The most critical element is the teacher, who facilitates the child's construction of knowledge and encourages their curiosity. Without question, we have the best teachers!

A Typical Day

Our day begins with an Opening Meeting. We greet friends, sign-in, and discover changes in the environment. This discussion creates the day's routine or schedule -- our "Planned Possibilities". A pictoral documentation of "Planned Possibilities", a typical day for that group, is created when children are able to articulate what their day entails.

Home-School Connection

Home-School Connection: From the Director

Parents are encouraged to meet with teachers/director at any time regarding their child's progress. Teachers talk with parents on a daily basis and are expected to relate at least one positive anecdote to the parents regarding their child's activities each day. Formal conferences are scheduled upon request. As children complete their final year with us, we conference with parents regarding kindergarten. An Open House/Orientation Meeting is held in the Fall for new families.

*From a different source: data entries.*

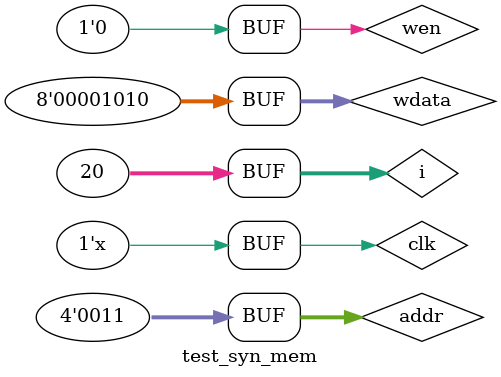
<source format=v>
/*
 * Testbench for the synchronuous memory Module
 *
 * Copyright 2015 - Lix Wei <ultracold273@outlook.com>
 *
 * A memory interface
 */

module test_syn_mem();

localparam ADDR_SIZE = 4;
localparam WORD_SIZE = 8;

reg clk;
reg wen;
reg [WORD_SIZE-1:0] wdata;
reg [ADDR_SIZE-1:0] addr;
wire [WORD_SIZE-1:0] rdata;

syn_mem #(ADDR_SIZE, WORD_SIZE) u_mem (
    .I_clk(clk),
    .I_wen(wen),
    .I_wdata(wdata),
    .I_addr(addr),
    .O_data(rdata)
);

integer i;
initial begin
    clk <= 0;
    wen <= 0;
    wdata <= 0;
    addr <= 0;
    #6;
    wen <= 1;
    #20;
    for (i = 0;i < 10;i = i + 1) begin
        #10 wdata <= i + 1;
        addr <= i;
    end

    #10;
    wen <= 0;
    for (i = 0;i < 20;i = i + 1) begin
        #10 addr <= i;
    end
end

always begin
    #5 clk <= ~clk;
end

endmodule

</source>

Parents Say They are Encouraged to:

  • Hold social events at the school to build community
  • Fundraise
  • Are able to visit the school anytime we want
  • Volunteer in the classroom
  • Receive newsletters

Modes of Communication

  • Notes
  • Phone Calls
  • Voice Mail
  • Email
  • Special Meetings
  • Drop-Off
  • Pick-Up
  • Regular newsletter/printed updates circulated to the whole school


Separation is Handled through:

  • Pre-entry meetings with parents at school
  • Small group sessions
  • Parents in classroom early on
  • Abbreviated schedule at start of school year

Handling Separation: From the Director

When a child is enrolled at our school, parents are encourage to visit as many times as possible for a few minutes at a time, during different times of the day when their child would typically attend. This gives the child a better sense of the others in their new environment and for the parent to see how teachers work with the children, how they handle conflicts, how discipline is handled. They are encouraged to ask as many questions as they can so that they are confident in leaving their child in our care. When it is time to really start school, parents are reminded to establish a short, clear drop-off routine, to acknowledge their child's emotions, and to tell them they trust them to be able to enjoy playing. Teachers help parents know when it is time to separate and parents are encouraged to call to check on their child as often as they need during the day.